Пошарил глазами, схватил со стола первую попавшуюся книгу. На пороге обернулся, тихо засмеялся:
— Вот гадство, с собакой-то чуть не влипли. Я думал, она дома. Когда проходил по двору, не было, а захожу в хату: здрасьте — гуляет!
Хлопнула дверь, брякнул засов, щелкнул замок, и Юрий Иванович остался один.
Он понюхал колбасу, погладил пальцем гладкие шишечки, вздутия на ее боках, улыбнулся — в детстве, в классе третьем-четвертом, это было самым большим лакомством, самой большой радостью для Юрки. Мать в летние каникулы возила его в областной город: на трамвае покататься, большие дома посмотреть, газировкой и мороженым побаловаться, и в первом же привокзальном гастрономе покупала твердую, вкусно пахнущую колбасу, и они сидели на какой-нибудь скамейке под пыльными, чахлыми кустами, откусывали поочередно то от, похожей на эту, кривой колбасной палки, то от длинной, с золотистой корочкой, булки, внутри которой был белый-белый, сминающийся под пальцами мякиш; смотрели друг на друга, улыбались, и им было хорошо.
Юрий Иванович положил колбасу на стол и откинулся к стене. Слабо улыбаясь, он был еще там, в далеком для Юрия Ивановича и совсем недавнем для Юры детстве, вспомнив которое, все время видел перед собой мать — и эту, стоящую на веранде, с встревожившимися на мгновенье лицом, и ту, будущую, располневшую, усталую, погасшую, и увяла улыбка, и стало вскоре так невмоготу от стыда и тоски, что, верь он в бога, упал бы сейчас на пол, взвыл бы, покаялся бы, повинился, дал бы любой обет, лишь бы вырвать из сердца эту боль, это отчаяние от невозможности исправить, изменить хоть что-то в жизни.

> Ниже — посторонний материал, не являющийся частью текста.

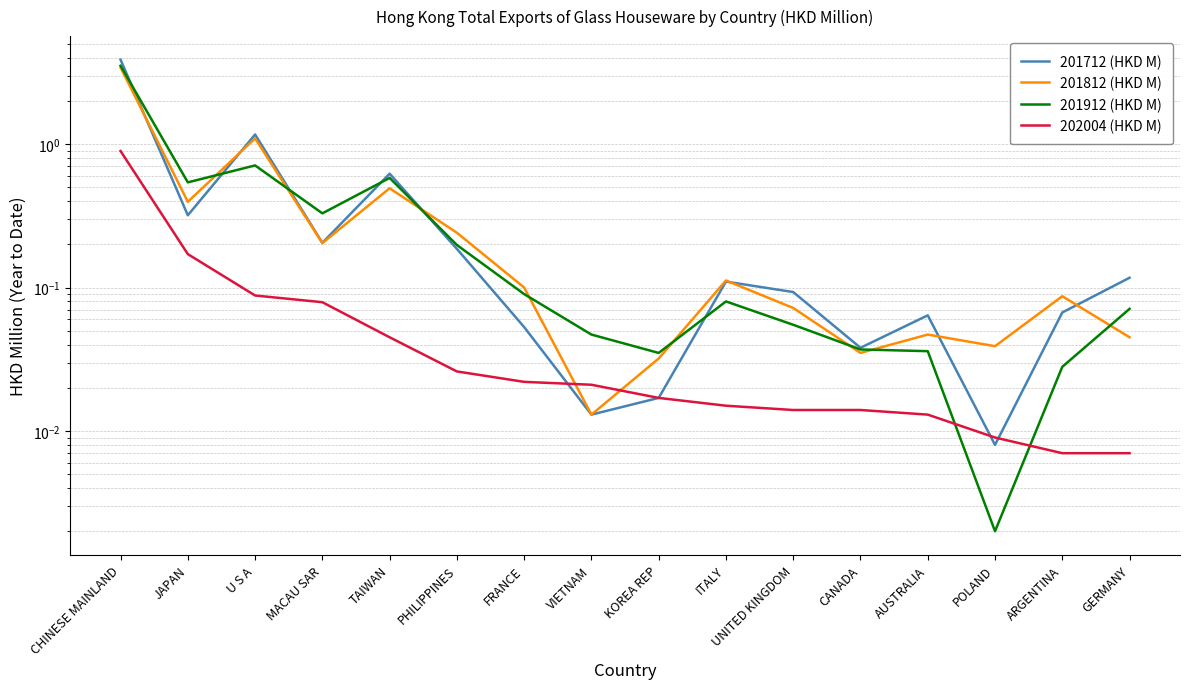

What is the difference between the 201812 (HKD M) values at ITALY and CANADA?

0.1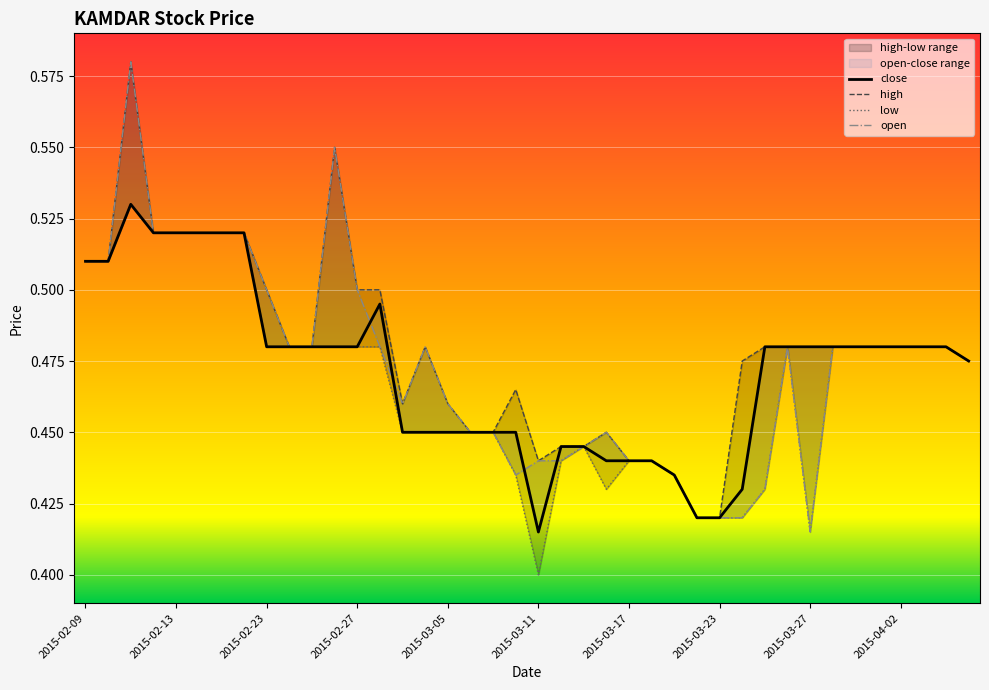

True or false: high and low intersect in this chart.

False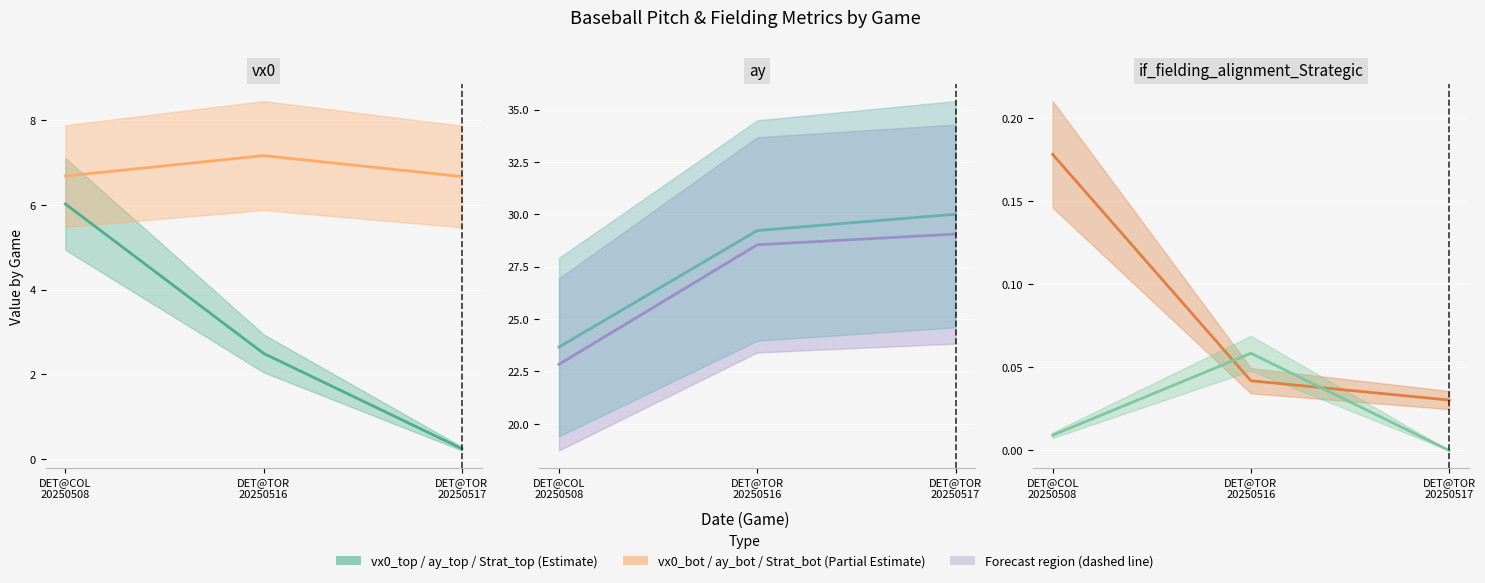

Which series changed the most between DET@COL 20250508 and DET@TOR 20250517?

ay_bot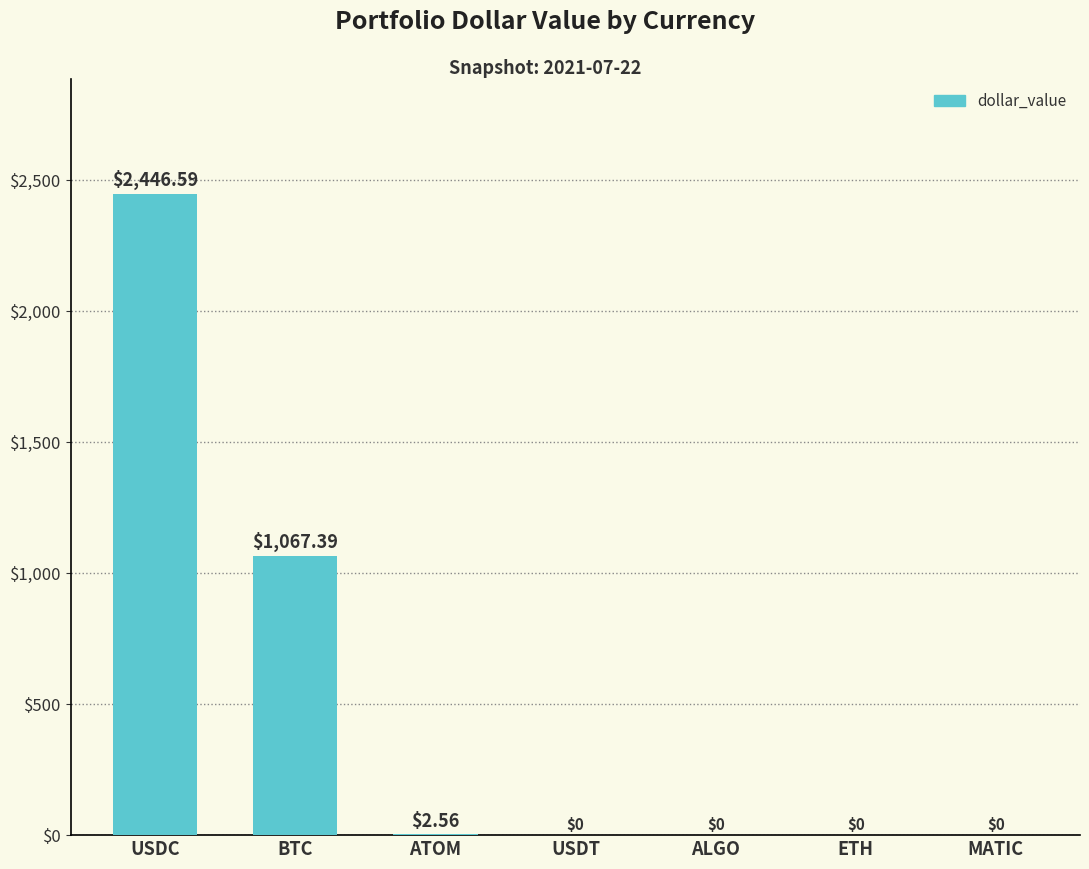

At which label is the value closest to 1223?

BTC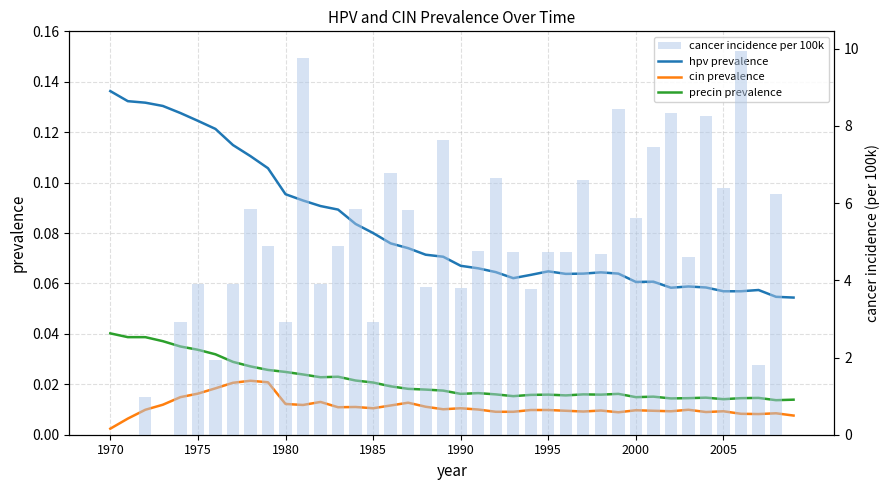

True or false: hpv prevalence has a value of 0.1 at 1985.

False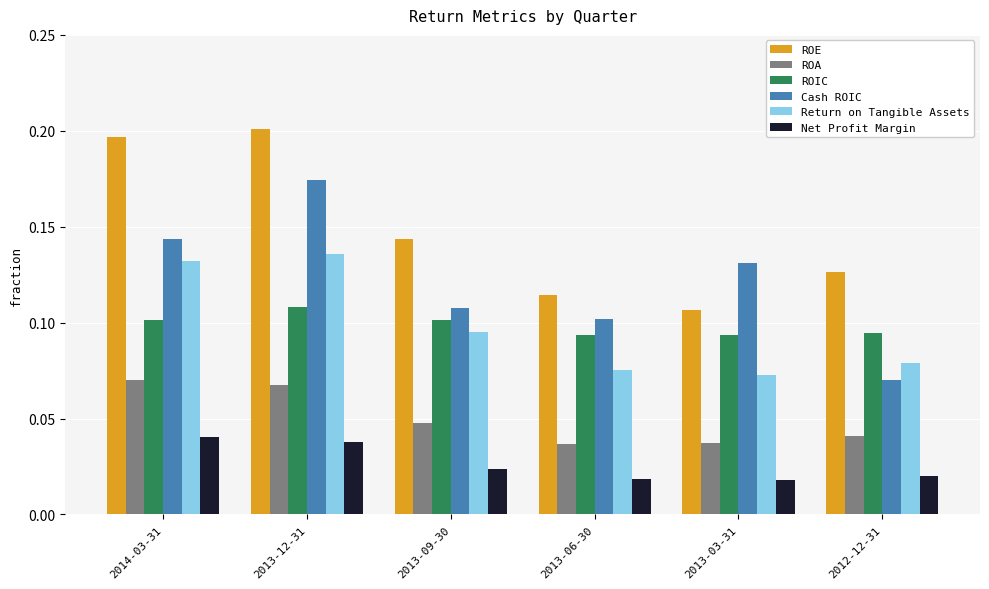

Which category has the lowest value in the ROE series?

2013-03-31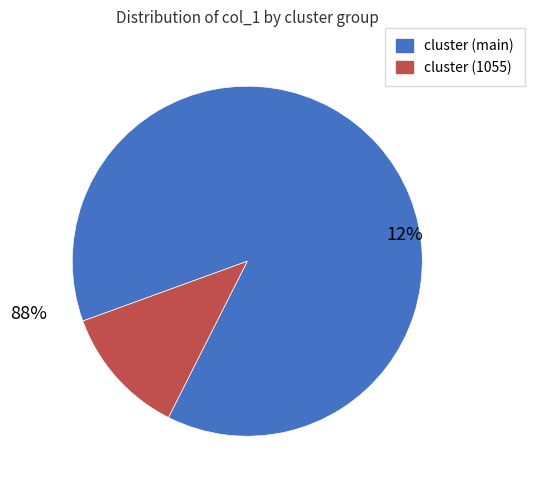

Is it true that cluster_779 is 19% of the pie?

False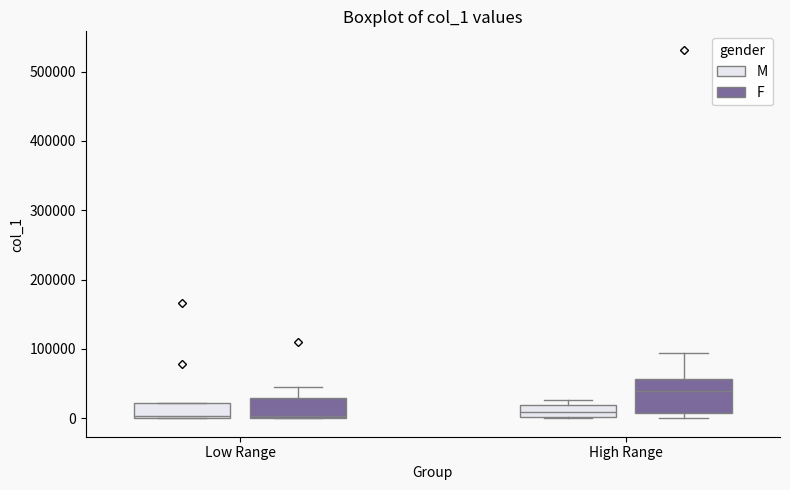

Where is the lower edge of the box for High Range (M) on the y-axis? The values are not printed on the chart, so give them approximately, as read against the axis.

0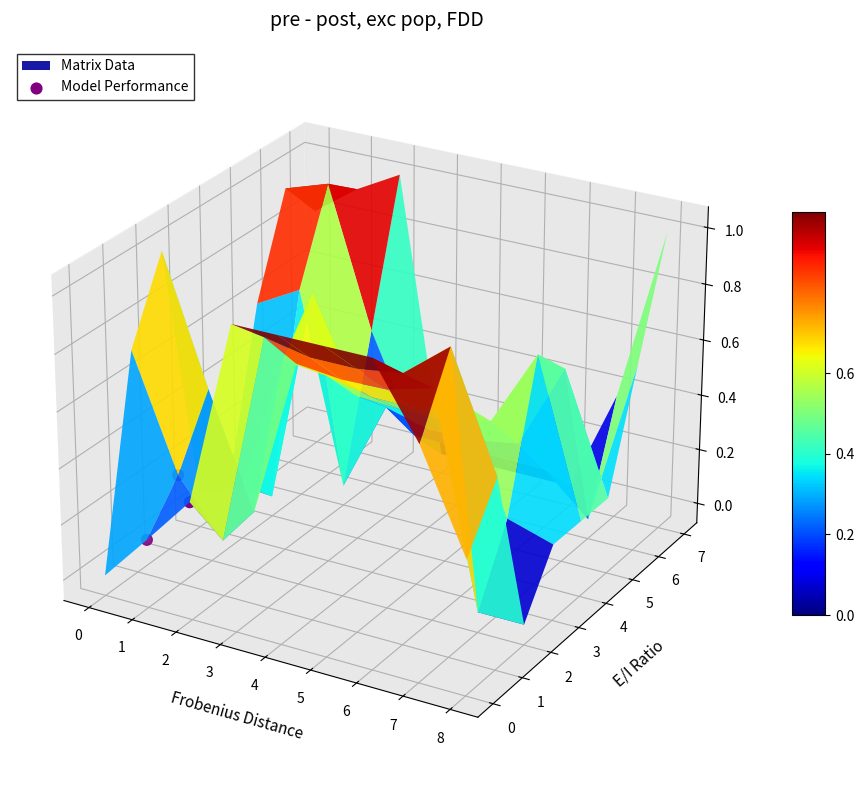

Which has a higher value, 1 or 2?

2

Долго сидел он, чувствуя, как уплывают, истаивают силы, как остается от него, Юрия Ивановича, одна пустота, то гулкая, будто внутри колокола, то звенящая, точно далекий занудливый комар, и в пустоте этой, сначала смутно и расплывчато, но постепенно заполняя ее всю, вырастали думы о Юре. Юрий Иванович уже отстранился от него, не считал собой, и то чувство, которое смутно возникало в чайной и прояснилось на берегу, когда увидел синяк под глазом, чувство отца к сыну, ширилось, крепло, превращаясь в тревогу за судьбу этого чужого-родного парня.